■ RECORD EXTRACTS
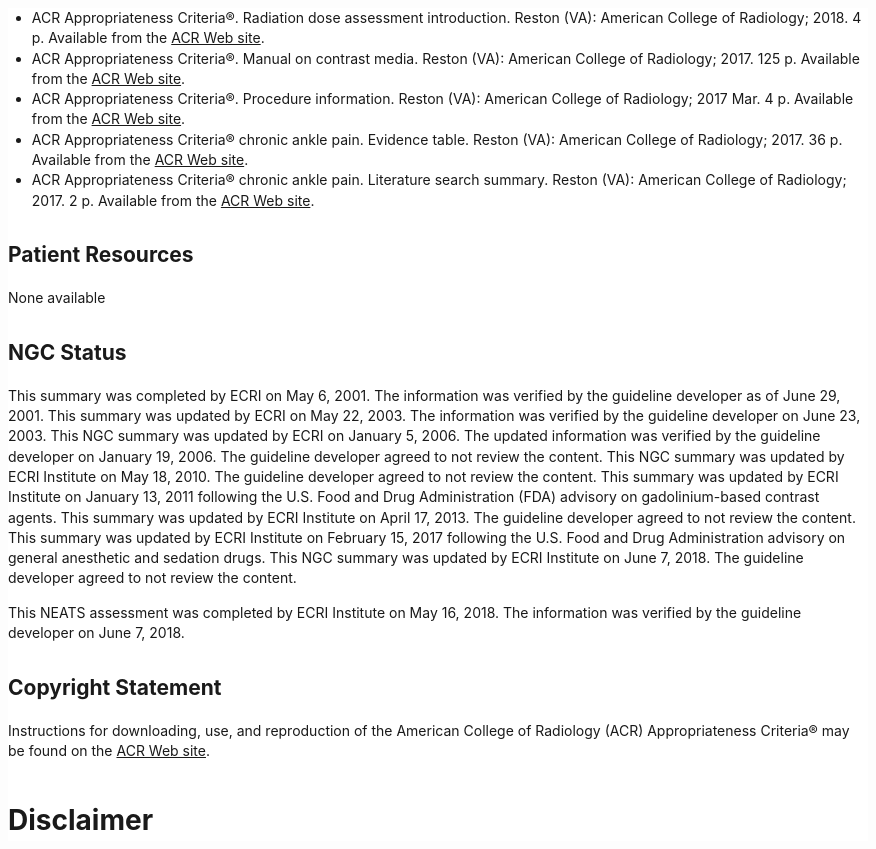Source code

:   * ACR Appropriateness Criteria®. Radiation dose assessment introduction. Reston (VA): American College of Radiology; 2018. 4 p. Available from the [ACR Web site](https://www.acr.org/-/media/ACR/Files/Appropriateness-Criteria/RadiationDoseAssessmentIntro.pdf "ACR Web site"). 
  * ACR Appropriateness Criteria®. Manual on contrast media. Reston (VA): American College of Radiology; 2017. 125 p. Available from the [ACR Web site](https://www.acr.org/Clinical-Resources/Contrast-Manual "ACR Web site"). 
  * ACR Appropriateness Criteria®. Procedure information. Reston (VA): American College of Radiology; 2017 Mar. 4 p. Available from the [ACR Web site](https://www.acr.org/-/media/ACR/Files/Appropriateness-Criteria/ProcedureInfo.pdf "ACR Web site"). 
  * ACR Appropriateness Criteria® chronic ankle pain. Evidence table. Reston (VA): American College of Radiology; 2017. 36 p. Available from the [ACR Web site](https://acsearch.acr.org/docs/69422/EvidenceTable/ "ACR Web site"). 
  * ACR Appropriateness Criteria® chronic ankle pain. Literature search summary. Reston (VA): American College of Radiology; 2017. 2 p. Available from the [ACR Web site](https://acsearch.acr.org/docs/69422/LitSearch/ "ACR Web site"). 



## Patient Resources



None available

## NGC Status



This summary was completed by ECRI on May 6, 2001. The information was verified by the guideline developer as of June 29, 2001. This summary was updated by ECRI on May 22, 2003. The information was verified by the guideline developer on June 23, 2003. This NGC summary was updated by ECRI on January 5, 2006. The updated information was verified by the guideline developer on January 19, 2006. The guideline developer agreed to not review the content. This NGC summary was updated by ECRI Institute on May 18, 2010. The guideline developer agreed to not review the content. This summary was updated by ECRI Institute on January 13, 2011 following the U.S. Food and Drug Administration (FDA) advisory on gadolinium-based contrast agents. This summary was updated by ECRI Institute on April 17, 2013. The guideline developer agreed to not review the content. This summary was updated by ECRI Institute on February 15, 2017 following the U.S. Food and Drug Administration advisory on general anesthetic and sedation drugs. This NGC summary was updated by ECRI Institute on June 7, 2018. The guideline developer agreed to not review the content.

This NEATS assessment was completed by ECRI Institute on May 16, 2018. The information was verified by the guideline developer on June 7, 2018.

## Copyright Statement



Instructions for downloading, use, and reproduction of the American College of Radiology (ACR) Appropriateness Criteria® may be found on the [ACR Web site](https://www.acr.org/Clinical-Resources/ACR-Appropriateness-Criteria/Terms-and-Conditions "ACR Web site").

# Disclaimer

■ ASSIGNMENT
Return the full material word for word. Do not include the pictures.

■ RESULT FOR THIS TASK
Source code

:   * ACR Appropriateness Criteria®. Radiation dose assessment introduction. Reston (VA): American College of Radiology; 2018. 4 p. Available from the [ACR Web site](https://www.acr.org/-/media/ACR/Files/Appropriateness-Criteria/RadiationDoseAssessmentIntro.pdf "ACR Web site"). 
  * ACR Appropriateness Criteria®. Manual on contrast media. Reston (VA): American College of Radiology; 2017. 125 p. Available from the [ACR Web site](https://www.acr.org/Clinical-Resources/Contrast-Manual "ACR Web site"). 
  * ACR Appropriateness Criteria®. Procedure information. Reston (VA): American College of Radiology; 2017 Mar. 4 p. Available from the [ACR Web site](https://www.acr.org/-/media/ACR/Files/Appropriateness-Criteria/ProcedureInfo.pdf "ACR Web site"). 
  * ACR Appropriateness Criteria® chronic ankle pain. Evidence table. Reston (VA): American College of Radiology; 2017. 36 p. Available from the [ACR Web site](https://acsearch.acr.org/docs/69422/EvidenceTable/ "ACR Web site"). 
  * ACR Appropriateness Criteria® chronic ankle pain. Literature search summary. Reston (VA): American College of Radiology; 2017. 2 p. Available from the [ACR Web site](https://acsearch.acr.org/docs/69422/LitSearch/ "ACR Web site"). 



## Patient Resources



None available

## NGC Status



This summary was completed by ECRI on May 6, 2001. The information was verified by the guideline developer as of June 29, 2001. This summary was updated by ECRI on May 22, 2003. The information was verified by the guideline developer on June 23, 2003. This NGC summary was updated by ECRI on January 5, 2006. The updated information was verified by the guideline developer on January 19, 2006. The guideline developer agreed to not review the content. This NGC summary was updated by ECRI Institute on May 18, 2010. The guideline developer agreed to not review the content. This summary was updated by ECRI Institute on January 13, 2011 following the U.S. Food and Drug Administration (FDA) advisory on gadolinium-based contrast agents. This summary was updated by ECRI Institute on April 17, 2013. The guideline developer agreed to not review the content. This summary was updated by ECRI Institute on February 15, 2017 following the U.S. Food and Drug Administration advisory on general anesthetic and sedation drugs. This NGC summary was updated by ECRI Institute on June 7, 2018. The guideline developer agreed to not review the content.

This NEATS assessment was completed by ECRI Institute on May 16, 2018. The information was verified by the guideline developer on June 7, 2018.

## Copyright Statement



Instructions for downloading, use, and reproduction of the American College of Radiology (ACR) Appropriateness Criteria® may be found on the [ACR Web site](https://www.acr.org/Clinical-Resources/ACR-Appropriateness-Criteria/Terms-and-Conditions "ACR Web site").

# Disclaimer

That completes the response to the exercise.